Traffic pollution can harm lungs of babies in womb
Washington: A new study has found that exposure to pollution, especially during the second trimester of pregnancy, could harm a child's lungs.
Existing research has often highlighted the adverse effects of air pollutants on lung function in school-age children and adolescents, but the effects of a mother's exposure to pollution on the lung function of her unborn child and shortly after birth are less well known.
Researchers led by Dr Eva Morales of the Centre for Research in Environmental Epidemiology (CREAL) in Barcelona, assessed lung function with spirometry (measuring of breath), using data from the INfancia y Medio Ambiente (INMA) Project - a population-based mother-child cohort study set up in several geographic areas in Spain.
From the 1,295 women enrolled in the study at the beginning of pregnancy, the researchers obtained data on exposure to both air pollution and lung function assessment at 4.5 years old for 620 (48 percent) of their children.
Nitrogen dioxide (NO2) is a widely used marker of traffic-related air pollution, and benzene levels can reflect industrial activities and are considered as a surrogate for a mixture of predominantly traffic-driven pollutants. Both were used as indicators of pollution in the areas in which the women lived.
Analysis of the results showed that exposure to higher levels of benzene and NO2 in pregnancy was associated with reduced lung function parameters in breathing tests.
Children whose mothers lived in a high traffic air pollution area for benzene during the second trimester of pregnancy had a 22 percent higher risk of impaired lung function than those living in less polluted areas.

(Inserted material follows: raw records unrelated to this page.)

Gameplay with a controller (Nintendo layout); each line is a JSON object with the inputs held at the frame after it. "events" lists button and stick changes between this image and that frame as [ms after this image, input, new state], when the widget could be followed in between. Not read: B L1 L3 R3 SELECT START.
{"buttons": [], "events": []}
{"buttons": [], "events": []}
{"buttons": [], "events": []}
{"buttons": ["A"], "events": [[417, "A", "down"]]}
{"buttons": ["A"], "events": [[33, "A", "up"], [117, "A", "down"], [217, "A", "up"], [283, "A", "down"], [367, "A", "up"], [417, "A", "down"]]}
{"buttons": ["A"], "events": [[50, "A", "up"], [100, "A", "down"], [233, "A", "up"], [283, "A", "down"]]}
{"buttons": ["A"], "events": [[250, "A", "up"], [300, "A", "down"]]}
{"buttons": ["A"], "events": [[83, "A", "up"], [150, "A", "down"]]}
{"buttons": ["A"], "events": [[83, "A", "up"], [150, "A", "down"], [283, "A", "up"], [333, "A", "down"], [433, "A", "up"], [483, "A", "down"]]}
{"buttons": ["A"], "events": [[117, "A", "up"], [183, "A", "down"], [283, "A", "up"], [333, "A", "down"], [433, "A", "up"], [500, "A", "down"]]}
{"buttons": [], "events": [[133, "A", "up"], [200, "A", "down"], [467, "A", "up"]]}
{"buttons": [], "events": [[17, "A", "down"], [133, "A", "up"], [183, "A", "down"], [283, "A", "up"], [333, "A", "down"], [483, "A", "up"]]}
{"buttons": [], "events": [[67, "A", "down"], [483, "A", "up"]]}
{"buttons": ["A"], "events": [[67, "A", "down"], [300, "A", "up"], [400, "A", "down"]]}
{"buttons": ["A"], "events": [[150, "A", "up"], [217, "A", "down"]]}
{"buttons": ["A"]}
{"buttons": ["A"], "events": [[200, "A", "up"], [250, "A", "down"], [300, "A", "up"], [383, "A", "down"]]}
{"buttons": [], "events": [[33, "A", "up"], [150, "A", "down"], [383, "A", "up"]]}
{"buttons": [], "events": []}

The risk for children of mothers living in a high traffic air pollution area for NO2 during their second trimester was 30 percent higher than those from less polluted areas.
Stronger associations between higher levels of pollution around pregnant women and poorer lung function in their subsequent children appeared among allergic children and those of lower social class.
However, there was no significant evidence of an association between early postnatal life (during the first year of life), recent and current exposures to outdoor air pollutants with lung function at preschool age.
The researchers concluded that exposure to traffic-related air pollutants acting during the prenatal period could adversely impact the developing lung.